The job is still the runway — the paycheck, the health insurance, the stability. When we don’t have options, we see it as a cage. But it’s your fuel. You can spend that time running interview cycles for the next version of the same thing, or you can use that runway to build something nobody can take from you.
I have three kids that are six and under. I have realistically ten to twelve hours a week — and that’s giving up sleep. I’ve got a mortgage. I’ve got a full-time global Senior Director job.
The build is happening anyway.
It’s hard. At times, it’s fucking brutal. But I’ve seen (and experienced) the downside of not building, and I’m not willing to live with that anymore.
That’s what the 2nd Act Launchpad is about. Building something that’s yours, using skills companies are already paying you for, without destroying your first act to fund the second one.
You Can See This Before the Floor Falls Out
The slow drip doesn’t require a layoff to be real. You can see this trap before it closes.
Your first step is both zero risk and mind-expanding.

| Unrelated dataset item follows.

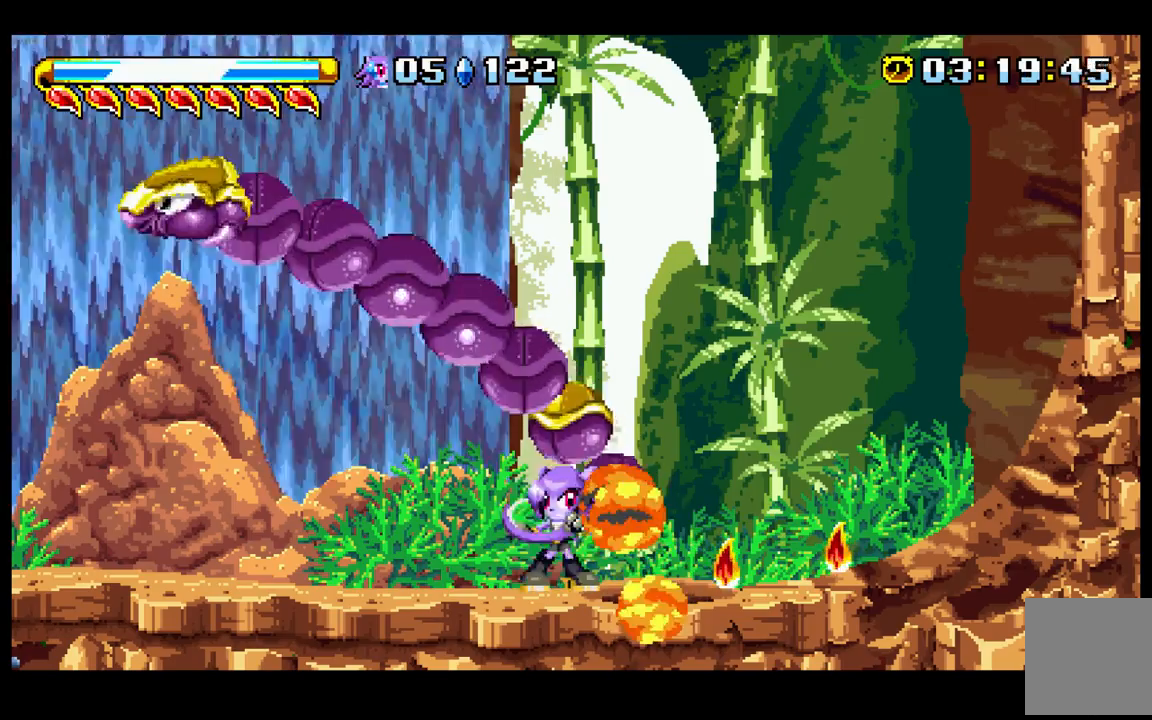
{"dt_ms": 500, "buttons": ["A"], "left_stick": "left"}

Get a notebook and start a list: what problems are you already qualified to solve? Where do you have deep expertise? It could be your current job. It could be an element of your current job that you’re particularly good at. What advice do your friends come to you for? What work do your colleagues come to you for help with?
These are starting points. Sit alone, set a timer for 15 minutes, and start writing. Start with your job title if you have nowhere else to begin. You’ll be shocked at how much is on the page by the time the timer goes off.
That list is not a business plan. It’s not a commitment. It’s the raw material that everything else gets built from — and it costs you nothing to make it.